An urn contains n+m balls, of which n are red and m are black. On each step, one ball is taken from the urn. If it is red, a black ball is instead returned to the urn. How would one find the expected value of the number of attempts before grabbing a black ball?
Put a different way: If the probability of success is 40% and increased by 10% for each failure (e.g. 40% fail, 50% fail, 60% succeed) what is the expected amount of attempts needed?
Edit: I think that I made some headway. I think it would be a modified geometric formula.
Again, using the percentage example above:
$Pr(X=1) = p_1 = 0.4$
$Pr(X=2) = (1-p_1)*p_2 = (1-0.4)*0.5 = 0.3$
$Pr(X=3) = (1-p_1)*(1-p_2)*p_3 = (1-0.4)*(1-0.5)*0.6 = 0.18$
Expected value would then be:
$ \mathbf{E}X=\sum_{1}^{k}\mathbf{Pr(X=k)*k} = 2.06$
Does that sound correct?
Ah, yes, this is for the case $m=4, n=6$.
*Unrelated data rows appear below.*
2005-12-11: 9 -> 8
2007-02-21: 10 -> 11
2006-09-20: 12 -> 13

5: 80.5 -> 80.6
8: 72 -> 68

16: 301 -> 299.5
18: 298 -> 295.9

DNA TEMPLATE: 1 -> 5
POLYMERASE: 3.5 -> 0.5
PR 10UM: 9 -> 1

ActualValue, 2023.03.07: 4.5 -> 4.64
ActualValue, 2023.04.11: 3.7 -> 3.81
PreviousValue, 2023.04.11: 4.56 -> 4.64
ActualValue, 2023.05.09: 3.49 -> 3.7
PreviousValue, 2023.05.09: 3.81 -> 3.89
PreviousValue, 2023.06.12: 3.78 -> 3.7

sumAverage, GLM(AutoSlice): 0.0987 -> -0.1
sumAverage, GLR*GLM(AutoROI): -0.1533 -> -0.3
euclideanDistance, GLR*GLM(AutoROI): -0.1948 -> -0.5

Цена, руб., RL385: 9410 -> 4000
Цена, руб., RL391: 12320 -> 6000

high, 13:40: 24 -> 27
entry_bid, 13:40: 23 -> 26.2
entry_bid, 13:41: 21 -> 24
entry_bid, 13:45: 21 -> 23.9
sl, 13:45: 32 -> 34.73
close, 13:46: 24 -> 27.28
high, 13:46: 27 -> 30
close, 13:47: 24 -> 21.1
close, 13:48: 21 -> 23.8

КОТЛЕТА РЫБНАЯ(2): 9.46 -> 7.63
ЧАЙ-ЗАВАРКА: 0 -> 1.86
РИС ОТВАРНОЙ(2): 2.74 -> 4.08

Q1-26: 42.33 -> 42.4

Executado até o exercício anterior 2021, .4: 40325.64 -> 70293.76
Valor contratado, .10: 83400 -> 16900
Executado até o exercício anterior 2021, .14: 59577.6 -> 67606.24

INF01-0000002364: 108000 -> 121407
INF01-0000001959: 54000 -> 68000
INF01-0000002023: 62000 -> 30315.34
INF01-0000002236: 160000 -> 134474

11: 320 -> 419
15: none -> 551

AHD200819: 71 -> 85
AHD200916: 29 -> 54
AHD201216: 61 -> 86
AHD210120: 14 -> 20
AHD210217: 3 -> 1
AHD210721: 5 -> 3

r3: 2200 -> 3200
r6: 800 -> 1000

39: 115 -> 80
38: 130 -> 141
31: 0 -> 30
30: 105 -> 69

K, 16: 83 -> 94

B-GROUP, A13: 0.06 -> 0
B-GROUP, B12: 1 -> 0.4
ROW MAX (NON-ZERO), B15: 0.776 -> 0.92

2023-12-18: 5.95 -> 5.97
You can easily generalise your solution for any integers $m, n$: $$\begin{align}\mathsf P(X=1) &= 0.4 &&=\frac{m}{(m+n)}\\[1ex] \mathsf P(X=2)&= (1-0.4)0.5 &&=\frac{n~(m+1)}{(m+n)^2}\\[0ex] &=0.6\cdot0.5 \\[1ex] \mathsf P(X=3)&= 0.6\cdot0.5\cdot0.6 &&=\frac{n~(n-1)~(m+2)}{(m+n)^3}\\[1ex] &~~\vdots\\[1ex] \mathsf P(X=7)&=0.6\cdot0.5\cdot0.4\cdot0.3\cdot0.2\cdot0.1\cdot1.0\\[1ex]\mathsf P(X=k) &=\frac {3+k}{10^{k}}\frac{6!}{(7-k)!}\mathbf 1_{k\in[[1..7]]}&&=\frac{n!~(m-1+k)}{(n+1-k)!~(m+n)^k}\mathbf 1_{k\in[1..n+1]]}\\[2ex]\mathsf E~X &= \sum_{k=1}^7 k\,\mathsf P(X=k)&&=\sum_{k=1}^{n+1}k~\mathsf P(X=k)\\&=6!\sum_{k=1}^7\frac{k~(3+k)}{(7-k)!~10^k}&&=n!\sum_{k=1}^{n+1}\frac{k~(m-1+k)}{(n+1-k)!~(m+n)^k}\\&=\dfrac{25799}{12500}\\&\approx 2.0639\end{align}$$
But there does not appear to be a closed form for this equation.